[페이지 발췌]
베를린, 마드리드, 카라카스의 월 평균 기온 시뮬레이션 숫자를 저장하는 DataFrame을 만들어 보겠습니다.

Kotlin DataFrame 라이브러리의 dataFrameOf() 함수를 사용하여 DataFrame을 생성합니다. Kotlin Notebook에 다음 코드 스니펫을 붙여넣고 실행합니다.

// The months variable stores a list with 12 months of the year
val months = listOf(
    "January", "February",
    "March", "April", "May",
    "June", "July", "August",
    "September", "October", "November",
    "December"
)
// The tempBerlin, tempMadrid, and tempCaracas variables store a list with temperature values for each month
val tempBerlin =
    listOf(-0.5, 0.0, 4.8, 9.0, 14.3, 17.5, 19.2, 18.9, 14.5, 9.7, 4.7, 1.0)
val tempMadrid =
    listOf(6.3, 7.9, 11.2, 12.9, 16.7, 21.1, 24.7, 24.2, 20.3, 15.4, 9.9, 6.6)
val tempCaracas =
    listOf(27.5, 28.9, 29.6, 30.9, 31.7, 35.1, 33.8, 32.2, 31.3, 29.4, 28.9, 27.6)

// The df variable stores a DataFrame of three columns, including monthly records, temperature, and cities
val df = dataFrameOf(
    "Month" to months + months + months,
    "Temperature" to tempBerlin + tempMadrid + tempCaracas,
    "City" to List(12) { "Berlin" } + List(12) { "Madrid" } + List(12) { "Caracas" }
)
df.head(4)

DataFrame에는 Month, Temperature 및 City의 세 열이 있습니다. DataFrame의 처음 네 행에는 1월부터 4월까지 베를린의 온도 기록이 포함되어 있습니다.

LPK 라이브러리를 사용하여 플롯을 만들려면 데이터를 키-값 쌍으로 저장하는 Map 유형으로 데이터를 (df) 변환해야 합니다. .toMap() 함수를 사용하여 DataFrame을 Map으로 쉽게 변환할 수 있습니다.

val data = df.toMap()

산점도 만들기

LPK 라이브러리를 사용하여 Kotlin Notebook에서 산점도를 만들어 보겠습니다.

데이터가 Map 형식으로 있으면 LPK 라이브러리의 geomPoint() 함수를 사용하여 산점도를 생성합니다. X축 및 Y축의 값을 지정하고 범주와 해당 색상을 정의할 수 있습니다. 또한 필요에 따라 플롯 크기 및 점 모양을 customization할 수 있습니다.
[/페이지 발췌]
_과제 안내_
- A) 페이지 발췌를 두 문장으로 요약하세요.
- B) 페이지 발췌에서 "Kotlin DataFrame 라이브러리의"에서 시작하여 "9.7, 4.7, 1.0)"까지 이어지는 부분을 토씨 하나 바꾸지 말고 옮겨 쓰세요.
기록은 참고하지 않아도 됩니다.
[제공된 기록]
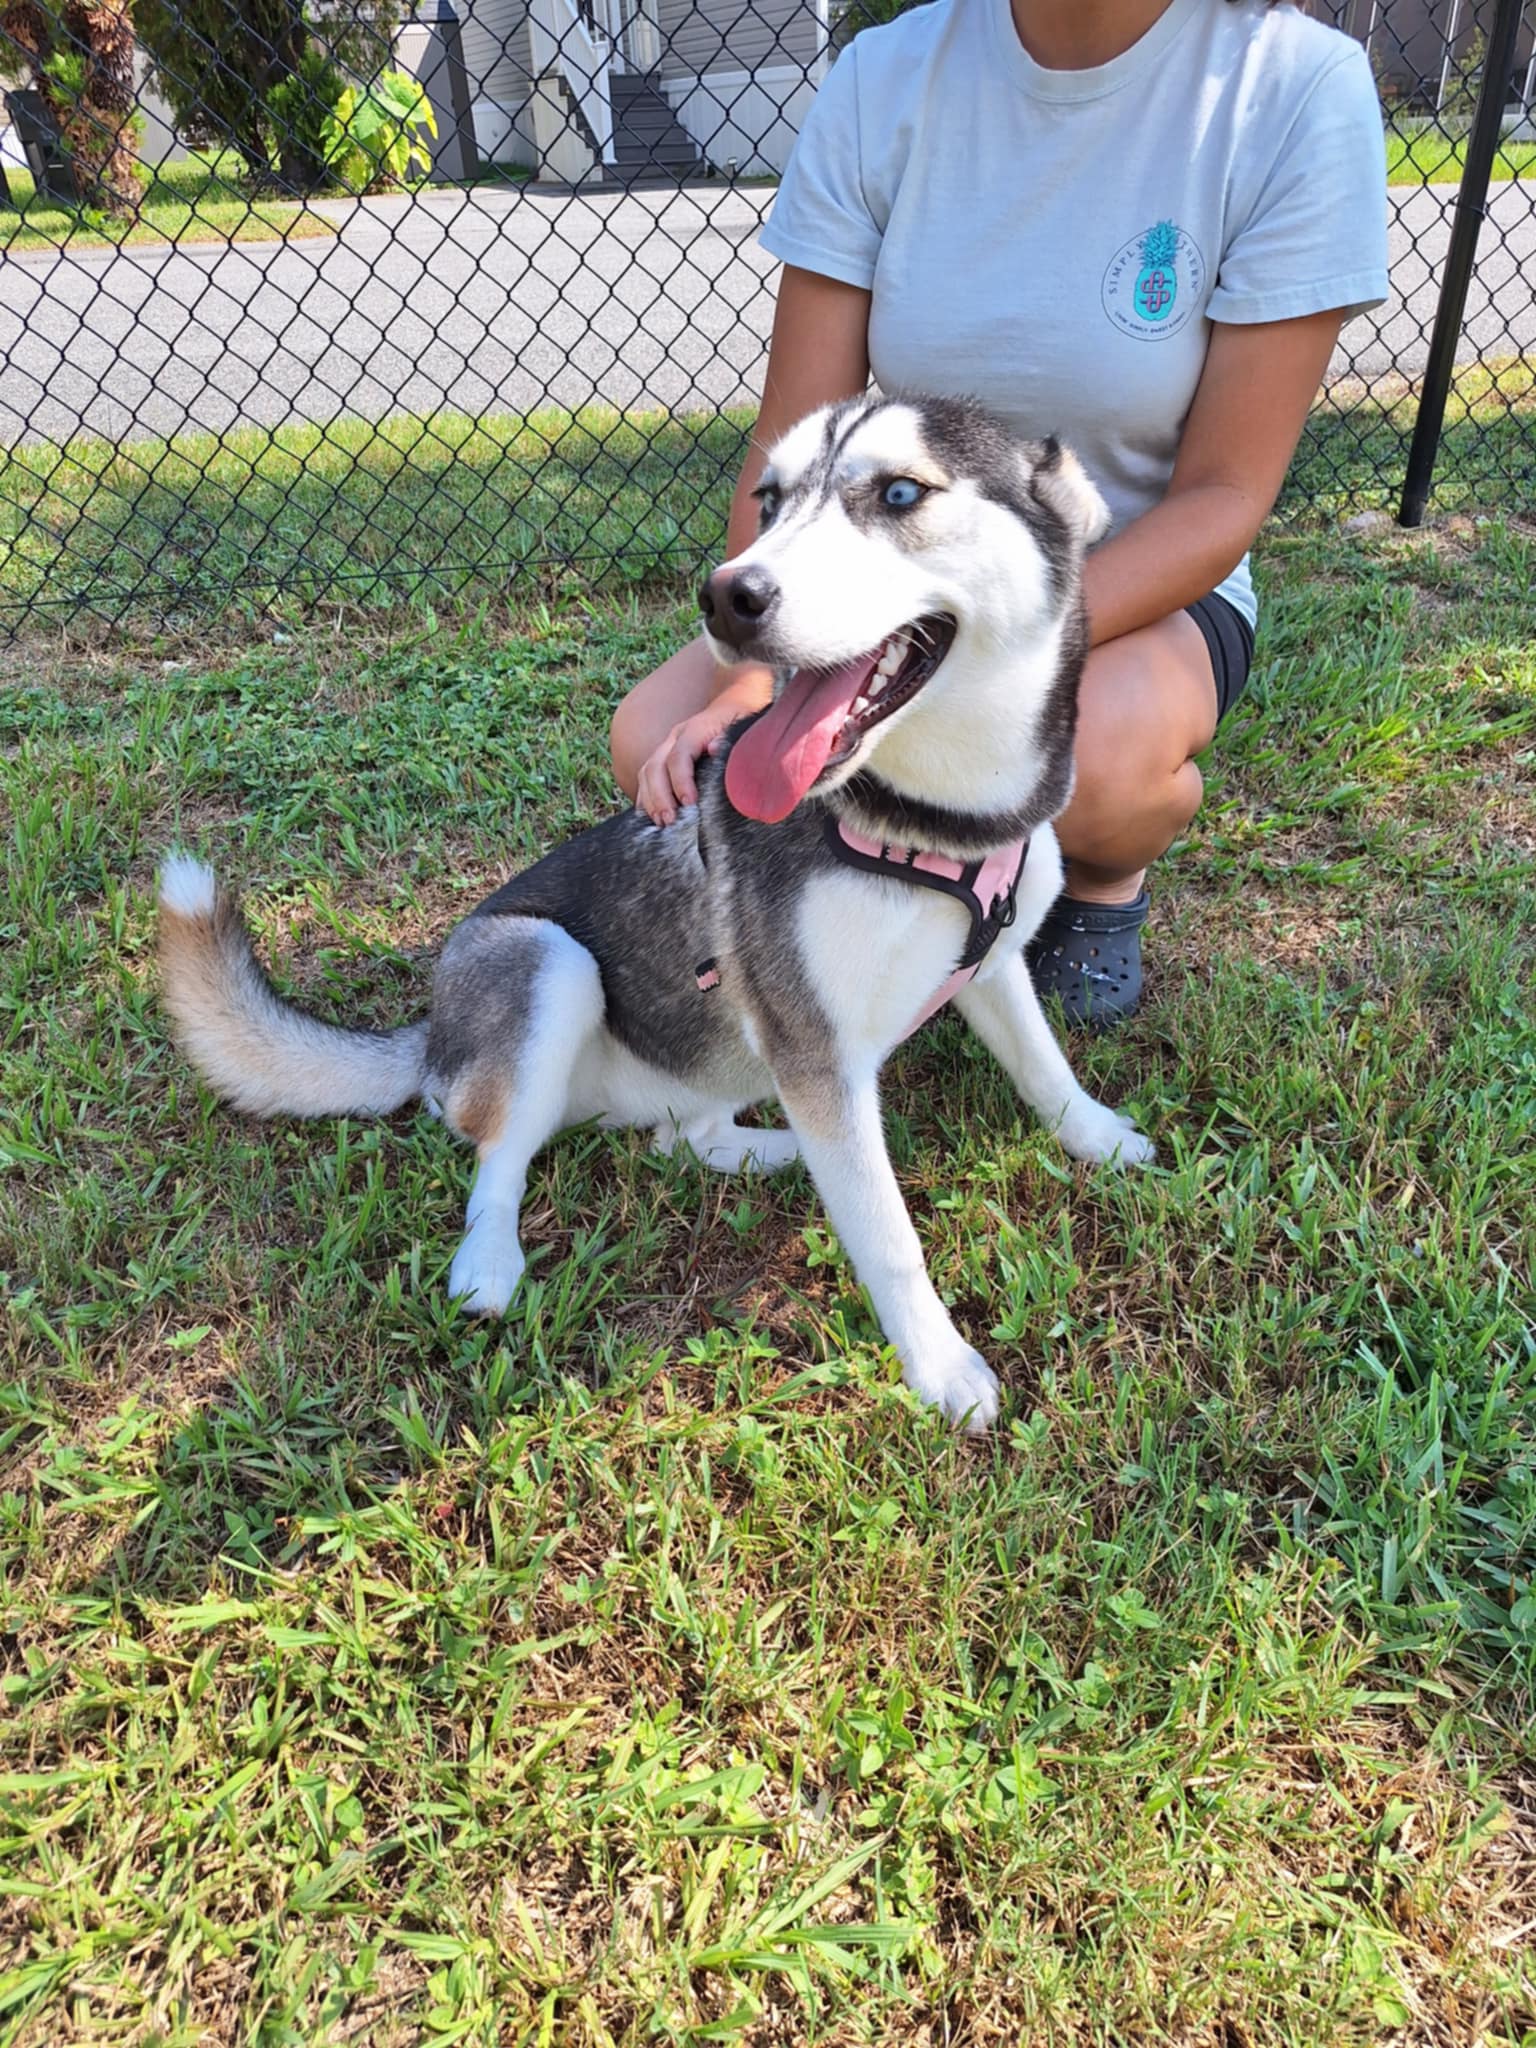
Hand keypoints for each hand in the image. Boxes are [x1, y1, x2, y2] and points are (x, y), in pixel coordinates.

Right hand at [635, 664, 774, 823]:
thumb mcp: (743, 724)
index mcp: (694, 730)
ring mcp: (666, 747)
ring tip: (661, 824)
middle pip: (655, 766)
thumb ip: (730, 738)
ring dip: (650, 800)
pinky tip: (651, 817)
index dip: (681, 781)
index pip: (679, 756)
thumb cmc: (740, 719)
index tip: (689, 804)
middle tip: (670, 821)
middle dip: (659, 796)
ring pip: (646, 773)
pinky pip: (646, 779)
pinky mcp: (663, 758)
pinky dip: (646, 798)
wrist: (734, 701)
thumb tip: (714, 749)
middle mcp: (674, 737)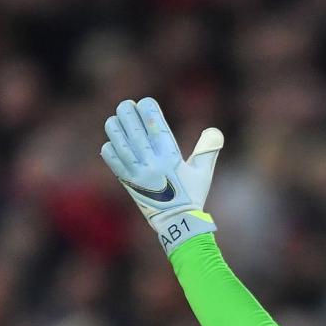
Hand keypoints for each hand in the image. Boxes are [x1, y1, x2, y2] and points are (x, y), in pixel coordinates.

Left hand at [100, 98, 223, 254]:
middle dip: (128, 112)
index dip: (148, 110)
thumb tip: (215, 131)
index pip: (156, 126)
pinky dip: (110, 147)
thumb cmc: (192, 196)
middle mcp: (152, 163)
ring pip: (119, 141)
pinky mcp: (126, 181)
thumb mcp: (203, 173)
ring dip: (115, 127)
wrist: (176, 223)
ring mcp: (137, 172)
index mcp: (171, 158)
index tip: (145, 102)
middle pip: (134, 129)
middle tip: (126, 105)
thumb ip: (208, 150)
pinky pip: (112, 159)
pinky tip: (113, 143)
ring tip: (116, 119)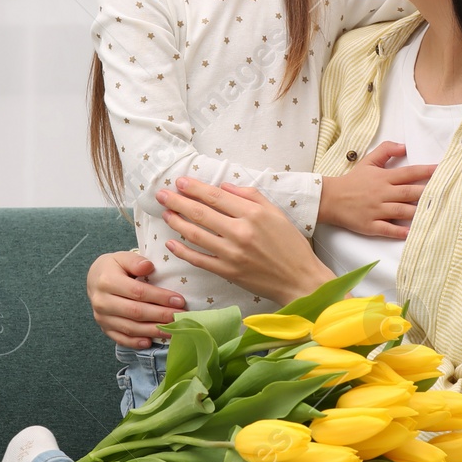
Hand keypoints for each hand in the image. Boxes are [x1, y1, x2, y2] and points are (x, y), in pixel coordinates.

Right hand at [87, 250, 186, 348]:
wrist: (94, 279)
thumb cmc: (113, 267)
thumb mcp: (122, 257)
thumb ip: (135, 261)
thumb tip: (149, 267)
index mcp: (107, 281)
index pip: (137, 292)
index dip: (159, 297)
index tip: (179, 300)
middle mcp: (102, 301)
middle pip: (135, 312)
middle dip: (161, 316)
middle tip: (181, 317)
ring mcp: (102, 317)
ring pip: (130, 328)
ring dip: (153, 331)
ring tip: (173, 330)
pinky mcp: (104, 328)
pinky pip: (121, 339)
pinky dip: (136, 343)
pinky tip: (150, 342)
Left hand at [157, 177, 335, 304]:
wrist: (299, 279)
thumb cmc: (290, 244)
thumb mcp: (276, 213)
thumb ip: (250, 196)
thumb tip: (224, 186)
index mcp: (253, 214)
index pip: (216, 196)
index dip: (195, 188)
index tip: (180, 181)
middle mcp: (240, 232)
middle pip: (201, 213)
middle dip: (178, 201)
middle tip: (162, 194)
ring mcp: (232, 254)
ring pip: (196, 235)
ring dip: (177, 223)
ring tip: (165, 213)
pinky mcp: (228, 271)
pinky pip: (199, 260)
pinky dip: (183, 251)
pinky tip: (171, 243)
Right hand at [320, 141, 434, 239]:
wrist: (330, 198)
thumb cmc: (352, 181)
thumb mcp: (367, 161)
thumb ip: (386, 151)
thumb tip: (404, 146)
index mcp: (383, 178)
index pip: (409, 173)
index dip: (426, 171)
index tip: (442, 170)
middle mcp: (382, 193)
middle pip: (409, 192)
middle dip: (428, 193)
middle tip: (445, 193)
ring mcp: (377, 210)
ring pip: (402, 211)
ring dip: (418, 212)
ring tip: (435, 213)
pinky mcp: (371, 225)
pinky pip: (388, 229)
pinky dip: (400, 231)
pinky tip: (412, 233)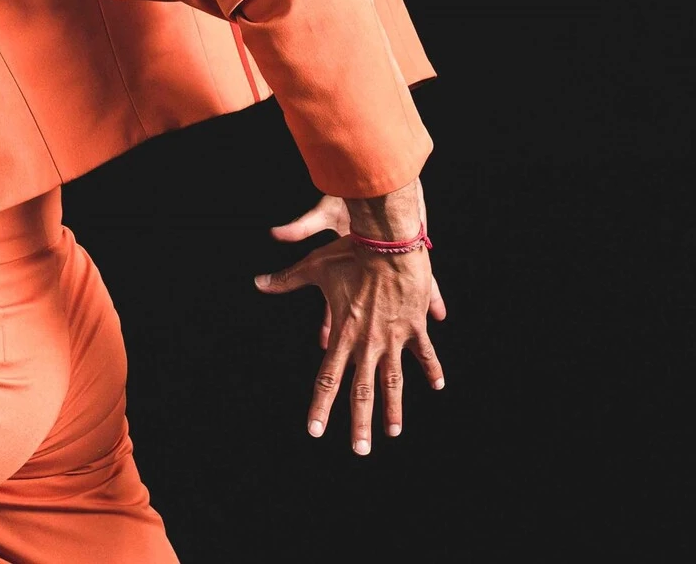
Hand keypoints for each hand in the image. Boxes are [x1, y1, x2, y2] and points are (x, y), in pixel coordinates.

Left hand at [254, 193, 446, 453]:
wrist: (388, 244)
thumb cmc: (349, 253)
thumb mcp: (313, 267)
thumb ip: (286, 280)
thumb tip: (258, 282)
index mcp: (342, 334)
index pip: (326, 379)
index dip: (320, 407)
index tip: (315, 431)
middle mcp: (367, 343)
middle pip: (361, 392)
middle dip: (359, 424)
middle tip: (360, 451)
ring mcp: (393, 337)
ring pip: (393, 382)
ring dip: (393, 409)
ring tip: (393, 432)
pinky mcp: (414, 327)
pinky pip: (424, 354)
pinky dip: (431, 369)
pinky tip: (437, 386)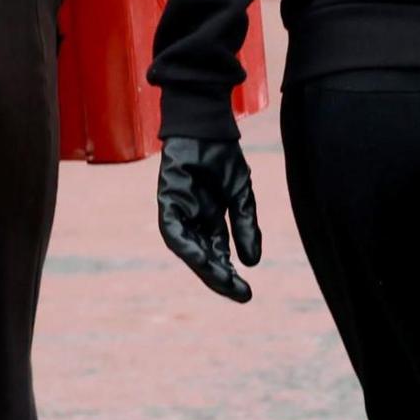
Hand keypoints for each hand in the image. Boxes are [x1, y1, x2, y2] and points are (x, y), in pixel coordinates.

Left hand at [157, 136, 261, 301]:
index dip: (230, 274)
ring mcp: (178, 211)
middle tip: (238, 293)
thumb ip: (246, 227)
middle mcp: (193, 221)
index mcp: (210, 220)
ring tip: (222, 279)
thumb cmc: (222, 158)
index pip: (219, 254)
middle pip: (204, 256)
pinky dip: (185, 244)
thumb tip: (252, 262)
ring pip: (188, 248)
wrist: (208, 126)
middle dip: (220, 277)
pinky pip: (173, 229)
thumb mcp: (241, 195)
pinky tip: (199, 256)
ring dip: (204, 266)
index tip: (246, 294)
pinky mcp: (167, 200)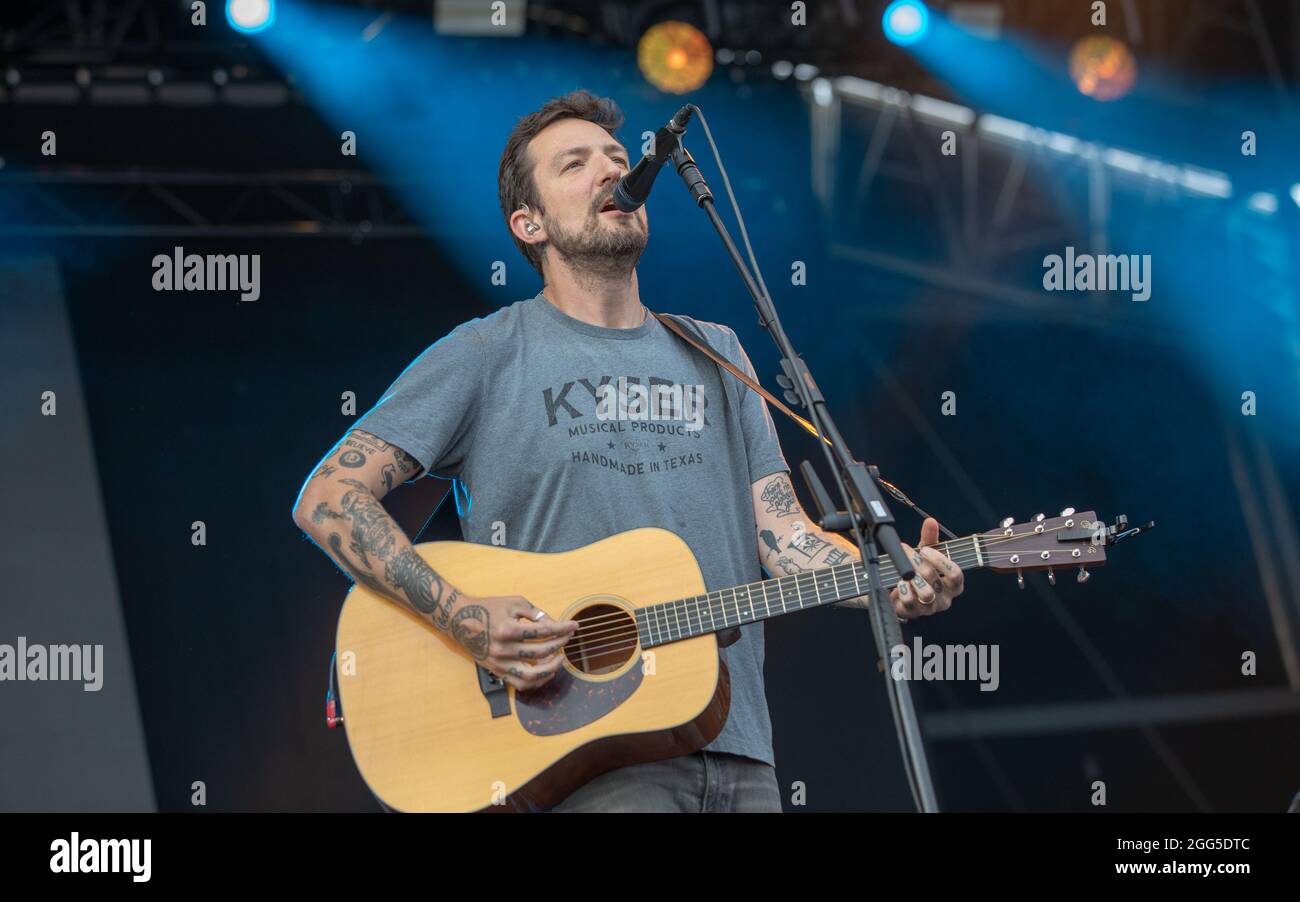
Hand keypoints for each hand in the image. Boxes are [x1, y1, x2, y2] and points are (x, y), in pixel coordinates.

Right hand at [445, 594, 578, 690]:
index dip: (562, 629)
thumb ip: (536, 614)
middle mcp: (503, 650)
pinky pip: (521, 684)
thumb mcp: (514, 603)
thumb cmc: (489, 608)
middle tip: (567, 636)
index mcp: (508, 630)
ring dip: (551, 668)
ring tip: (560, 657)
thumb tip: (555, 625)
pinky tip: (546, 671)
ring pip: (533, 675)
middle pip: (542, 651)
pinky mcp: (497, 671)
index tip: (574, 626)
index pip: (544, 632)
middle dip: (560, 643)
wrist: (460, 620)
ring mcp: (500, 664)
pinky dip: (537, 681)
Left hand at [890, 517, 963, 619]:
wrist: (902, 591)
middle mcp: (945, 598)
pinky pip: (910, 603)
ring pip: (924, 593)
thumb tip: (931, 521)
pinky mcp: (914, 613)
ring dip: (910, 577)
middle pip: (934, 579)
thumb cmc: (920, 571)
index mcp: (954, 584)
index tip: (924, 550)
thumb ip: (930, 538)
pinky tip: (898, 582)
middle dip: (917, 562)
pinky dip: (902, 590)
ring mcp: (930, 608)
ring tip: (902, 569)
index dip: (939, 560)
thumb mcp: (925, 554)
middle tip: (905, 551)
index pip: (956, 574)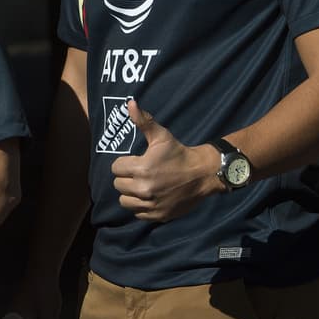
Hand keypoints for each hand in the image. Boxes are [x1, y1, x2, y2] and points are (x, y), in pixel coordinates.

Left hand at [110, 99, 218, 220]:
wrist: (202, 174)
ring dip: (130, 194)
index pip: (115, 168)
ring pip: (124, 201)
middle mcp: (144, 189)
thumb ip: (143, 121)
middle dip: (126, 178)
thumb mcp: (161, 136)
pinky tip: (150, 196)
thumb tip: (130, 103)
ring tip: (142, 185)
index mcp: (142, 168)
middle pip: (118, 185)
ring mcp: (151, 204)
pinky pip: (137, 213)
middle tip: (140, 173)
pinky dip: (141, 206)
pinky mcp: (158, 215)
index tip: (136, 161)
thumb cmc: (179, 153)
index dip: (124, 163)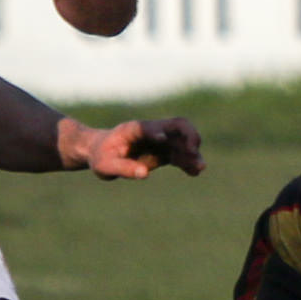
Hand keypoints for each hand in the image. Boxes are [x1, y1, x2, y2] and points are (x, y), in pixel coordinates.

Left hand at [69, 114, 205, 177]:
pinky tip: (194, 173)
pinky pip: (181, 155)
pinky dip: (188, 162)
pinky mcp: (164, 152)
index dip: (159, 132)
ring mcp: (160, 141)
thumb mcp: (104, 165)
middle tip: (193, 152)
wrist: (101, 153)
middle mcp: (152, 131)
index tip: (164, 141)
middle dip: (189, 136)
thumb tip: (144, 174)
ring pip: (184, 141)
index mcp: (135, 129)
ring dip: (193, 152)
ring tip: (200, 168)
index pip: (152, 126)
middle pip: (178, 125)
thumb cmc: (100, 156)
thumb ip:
[/제공된 기록]
_연습 정답_
- A) 베를린, 마드리드, 카라카스의 월 평균 기온 시뮬레이션 숫자를 Kotlin DataFrame 라이브러리의 dataFrameOf() 함수로 Month, Temperature, City 세 열의 DataFrame에 저장합니다. LPK 라이브러리로 플롯을 만들려면 .toMap() 함수로 DataFrame을 Map으로 변환한 뒤 geomPoint() 함수로 산점도를 생성하며, X축과 Y축 값, 범주와 색상, 플롯 크기와 점 모양을 지정할 수 있습니다.

- B)
Kotlin DataFrame 라이브러리의 dataFrameOf() 함수를 사용하여 DataFrame을 생성합니다. Kotlin Notebook에 다음 코드 스니펫을 붙여넣고 실행합니다.

// The months variable stores a list with 12 months of the year
val months = listOf(
    "January", "February",
    "March", "April", "May",
    "June", "July", "August",
    "September", "October", "November",
    "December"
)
// The tempBerlin, tempMadrid, and tempCaracas variables store a list with temperature values for each month
val tempBerlin =
    listOf(-0.5, 0.0, 4.8, 9.0, 14.3, 17.5, 19.2, 18.9, 14.5, 9.7, 4.7, 1.0)